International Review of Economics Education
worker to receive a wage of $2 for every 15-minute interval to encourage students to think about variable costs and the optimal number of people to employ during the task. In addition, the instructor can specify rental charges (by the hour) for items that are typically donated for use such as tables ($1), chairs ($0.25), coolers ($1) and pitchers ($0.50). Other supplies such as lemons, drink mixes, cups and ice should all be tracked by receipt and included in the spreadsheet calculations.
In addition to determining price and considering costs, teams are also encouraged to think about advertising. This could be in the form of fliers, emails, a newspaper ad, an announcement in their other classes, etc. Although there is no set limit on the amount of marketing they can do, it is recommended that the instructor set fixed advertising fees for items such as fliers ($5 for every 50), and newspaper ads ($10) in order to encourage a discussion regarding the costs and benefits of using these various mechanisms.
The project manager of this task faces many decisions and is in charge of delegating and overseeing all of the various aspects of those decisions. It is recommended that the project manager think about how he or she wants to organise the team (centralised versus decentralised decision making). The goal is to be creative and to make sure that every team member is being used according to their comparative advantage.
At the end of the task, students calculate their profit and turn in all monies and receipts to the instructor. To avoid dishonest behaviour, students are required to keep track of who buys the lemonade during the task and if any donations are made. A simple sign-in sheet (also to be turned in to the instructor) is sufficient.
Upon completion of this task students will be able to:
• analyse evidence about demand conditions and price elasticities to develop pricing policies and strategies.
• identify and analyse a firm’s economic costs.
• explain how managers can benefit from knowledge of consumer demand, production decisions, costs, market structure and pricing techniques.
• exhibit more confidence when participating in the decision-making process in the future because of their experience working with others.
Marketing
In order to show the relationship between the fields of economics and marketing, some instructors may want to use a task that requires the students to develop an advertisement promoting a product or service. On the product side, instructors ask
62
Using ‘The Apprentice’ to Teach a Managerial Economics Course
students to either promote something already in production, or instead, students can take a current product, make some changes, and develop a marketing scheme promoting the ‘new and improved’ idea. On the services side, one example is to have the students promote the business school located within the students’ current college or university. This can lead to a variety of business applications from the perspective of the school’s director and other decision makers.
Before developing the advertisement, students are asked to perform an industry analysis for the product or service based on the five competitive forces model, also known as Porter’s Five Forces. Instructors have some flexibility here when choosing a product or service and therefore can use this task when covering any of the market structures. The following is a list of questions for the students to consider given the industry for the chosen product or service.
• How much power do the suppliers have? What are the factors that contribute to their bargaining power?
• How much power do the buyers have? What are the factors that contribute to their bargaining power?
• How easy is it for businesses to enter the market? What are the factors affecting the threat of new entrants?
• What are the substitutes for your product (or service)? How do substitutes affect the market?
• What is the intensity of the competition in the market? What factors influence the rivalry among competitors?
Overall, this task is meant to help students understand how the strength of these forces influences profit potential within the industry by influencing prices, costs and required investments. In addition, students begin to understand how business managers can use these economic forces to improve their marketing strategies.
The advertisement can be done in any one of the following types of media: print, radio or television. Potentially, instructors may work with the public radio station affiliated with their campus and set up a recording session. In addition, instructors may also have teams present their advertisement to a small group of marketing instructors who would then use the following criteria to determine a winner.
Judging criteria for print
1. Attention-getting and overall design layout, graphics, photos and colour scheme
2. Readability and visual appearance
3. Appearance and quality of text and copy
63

--- --- ---

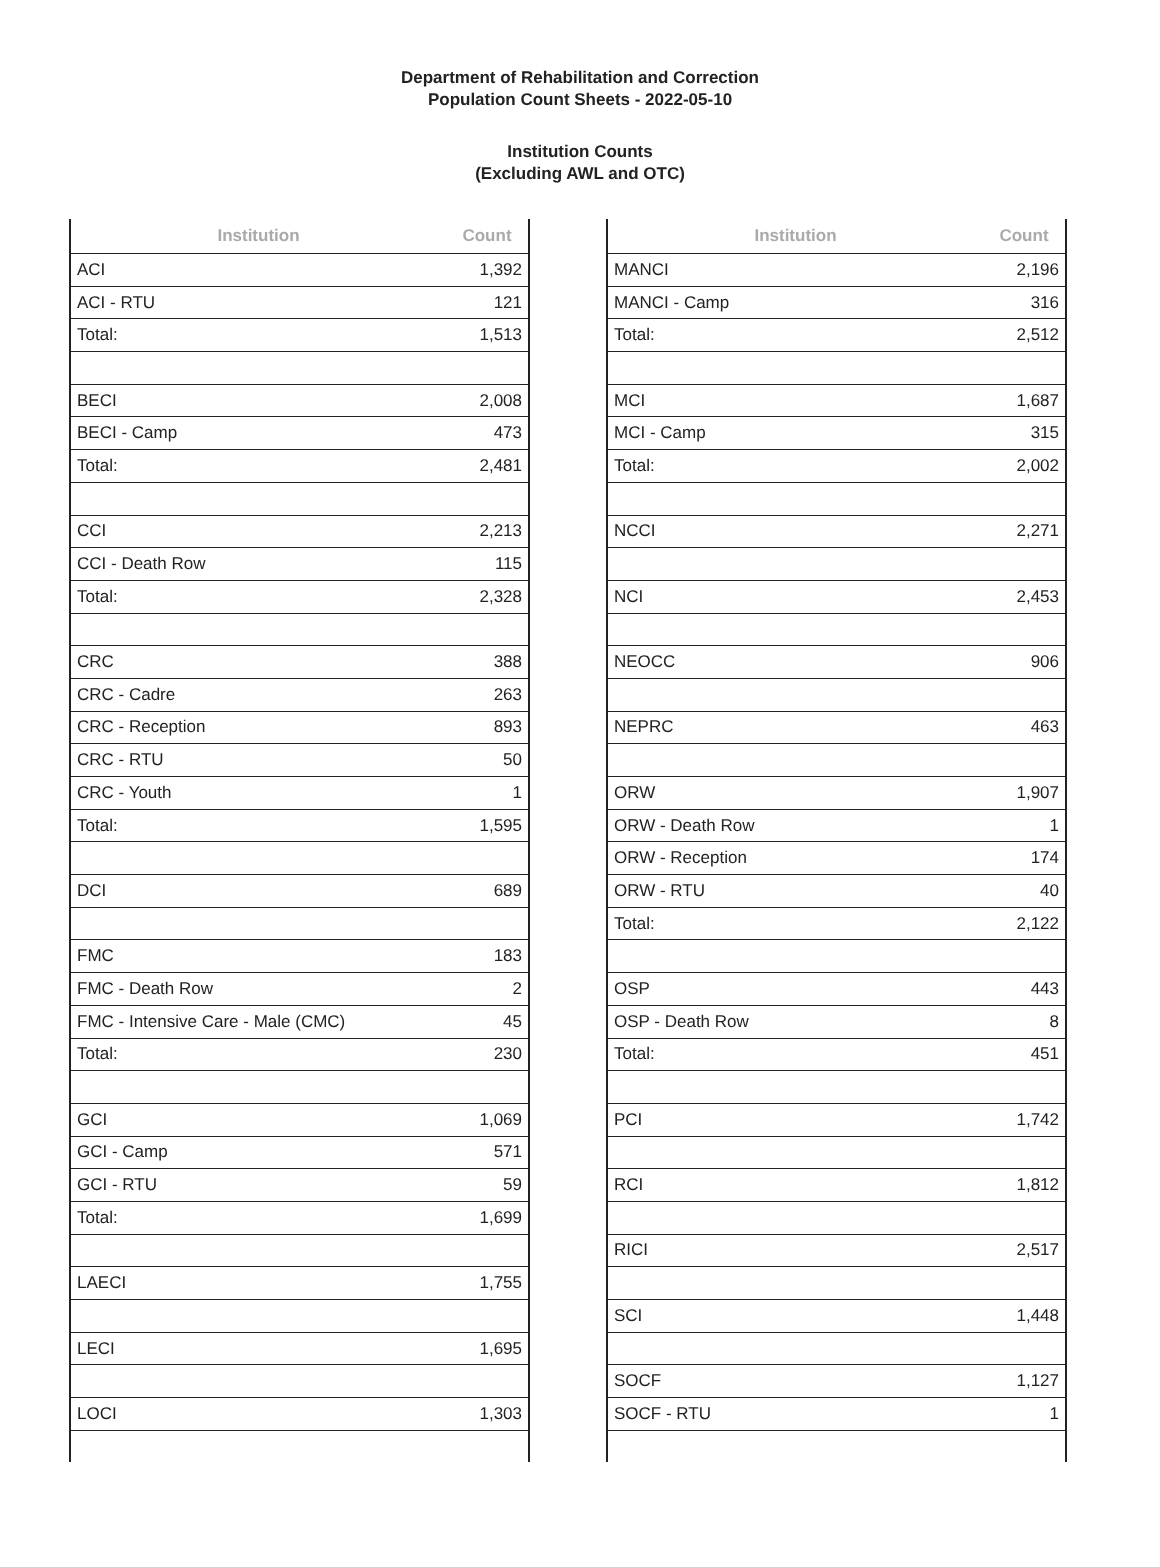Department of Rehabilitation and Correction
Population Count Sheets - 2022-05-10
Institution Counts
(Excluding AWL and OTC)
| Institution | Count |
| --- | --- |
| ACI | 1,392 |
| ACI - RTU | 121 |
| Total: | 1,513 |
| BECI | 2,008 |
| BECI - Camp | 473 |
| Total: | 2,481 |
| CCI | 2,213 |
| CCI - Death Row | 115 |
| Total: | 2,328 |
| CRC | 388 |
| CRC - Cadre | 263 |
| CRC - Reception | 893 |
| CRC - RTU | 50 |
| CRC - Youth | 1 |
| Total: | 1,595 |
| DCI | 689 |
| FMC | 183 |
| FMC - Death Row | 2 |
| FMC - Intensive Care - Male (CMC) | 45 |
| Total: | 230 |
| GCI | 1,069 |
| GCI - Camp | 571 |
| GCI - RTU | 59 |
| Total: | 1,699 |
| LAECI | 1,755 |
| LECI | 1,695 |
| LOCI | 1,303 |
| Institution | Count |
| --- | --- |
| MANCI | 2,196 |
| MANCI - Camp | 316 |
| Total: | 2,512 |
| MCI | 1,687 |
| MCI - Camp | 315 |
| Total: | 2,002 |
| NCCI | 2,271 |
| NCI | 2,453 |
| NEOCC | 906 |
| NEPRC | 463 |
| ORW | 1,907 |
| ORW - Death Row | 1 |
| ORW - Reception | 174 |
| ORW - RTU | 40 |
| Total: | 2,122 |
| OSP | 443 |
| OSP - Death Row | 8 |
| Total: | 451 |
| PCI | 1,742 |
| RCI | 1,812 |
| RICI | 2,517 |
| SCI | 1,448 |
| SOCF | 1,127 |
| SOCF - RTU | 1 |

--- --- ---

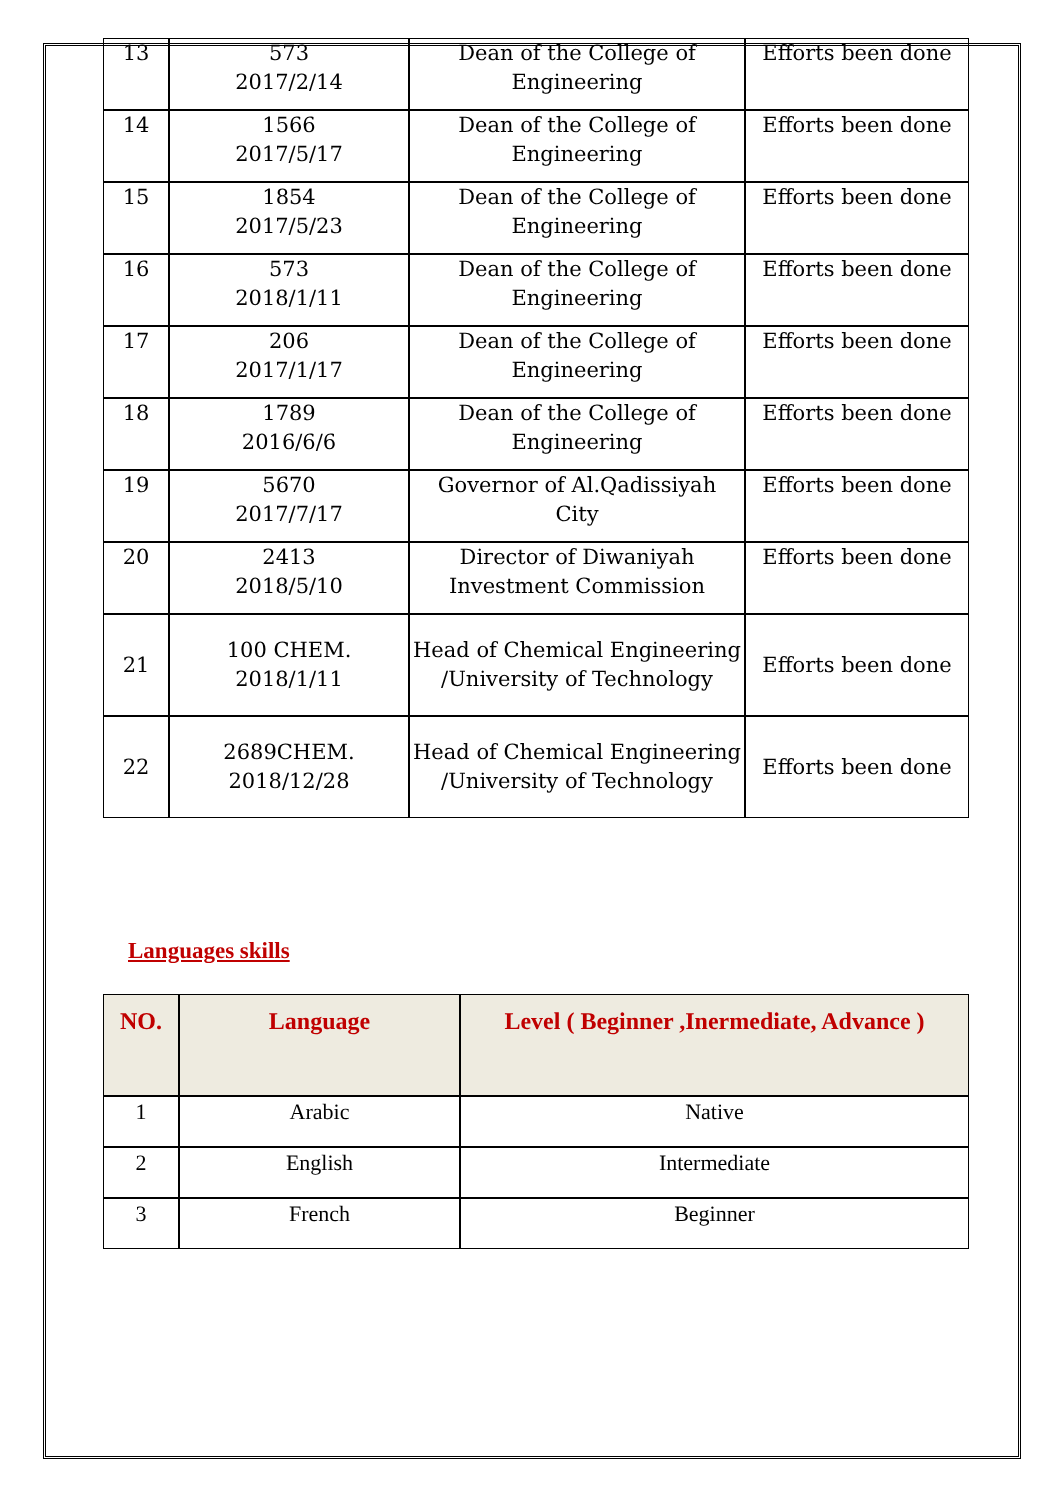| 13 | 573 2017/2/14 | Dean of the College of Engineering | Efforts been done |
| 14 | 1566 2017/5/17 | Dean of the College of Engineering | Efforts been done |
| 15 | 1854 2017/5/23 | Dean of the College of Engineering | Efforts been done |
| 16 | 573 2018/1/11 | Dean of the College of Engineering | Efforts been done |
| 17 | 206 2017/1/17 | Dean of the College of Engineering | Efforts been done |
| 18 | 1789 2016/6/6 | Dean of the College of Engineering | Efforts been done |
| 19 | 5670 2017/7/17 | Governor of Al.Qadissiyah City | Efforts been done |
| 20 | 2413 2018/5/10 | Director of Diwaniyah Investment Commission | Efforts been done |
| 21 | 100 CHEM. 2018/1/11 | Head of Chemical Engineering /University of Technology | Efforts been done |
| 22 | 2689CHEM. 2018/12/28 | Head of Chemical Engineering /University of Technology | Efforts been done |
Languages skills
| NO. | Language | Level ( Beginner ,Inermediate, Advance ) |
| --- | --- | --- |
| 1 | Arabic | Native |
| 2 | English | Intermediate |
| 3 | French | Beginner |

--- --- ---

Retype only this portion of the data above: the line containing "International Review of Economics Education", the line containing "firm’s economic costs.", and all lines between them, exactly.

International Review of Economics Education
worker to receive a wage of $2 for every 15-minute interval to encourage students to think about variable costs and the optimal number of people to employ during the task. In addition, the instructor can specify rental charges (by the hour) for items that are typically donated for use such as tables ($1), chairs ($0.25), coolers ($1) and pitchers ($0.50). Other supplies such as lemons, drink mixes, cups and ice should all be tracked by receipt and included in the spreadsheet calculations.
In addition to determining price and considering costs, teams are also encouraged to think about advertising. This could be in the form of fliers, emails, a newspaper ad, an announcement in their other classes, etc. Although there is no set limit on the amount of marketing they can do, it is recommended that the instructor set fixed advertising fees for items such as fliers ($5 for every 50), and newspaper ads ($10) in order to encourage a discussion regarding the costs and benefits of using these various mechanisms.
The project manager of this task faces many decisions and is in charge of delegating and overseeing all of the various aspects of those decisions. It is recommended that the project manager think about how he or she wants to organise the team (centralised versus decentralised decision making). The goal is to be creative and to make sure that every team member is being used according to their comparative advantage.
At the end of the task, students calculate their profit and turn in all monies and receipts to the instructor. To avoid dishonest behaviour, students are required to keep track of who buys the lemonade during the task and if any donations are made. A simple sign-in sheet (also to be turned in to the instructor) is sufficient.
Upon completion of this task students will be able to:
• analyse evidence about demand conditions and price elasticities to develop pricing policies and strategies.
• identify and analyse a firm’s economic costs.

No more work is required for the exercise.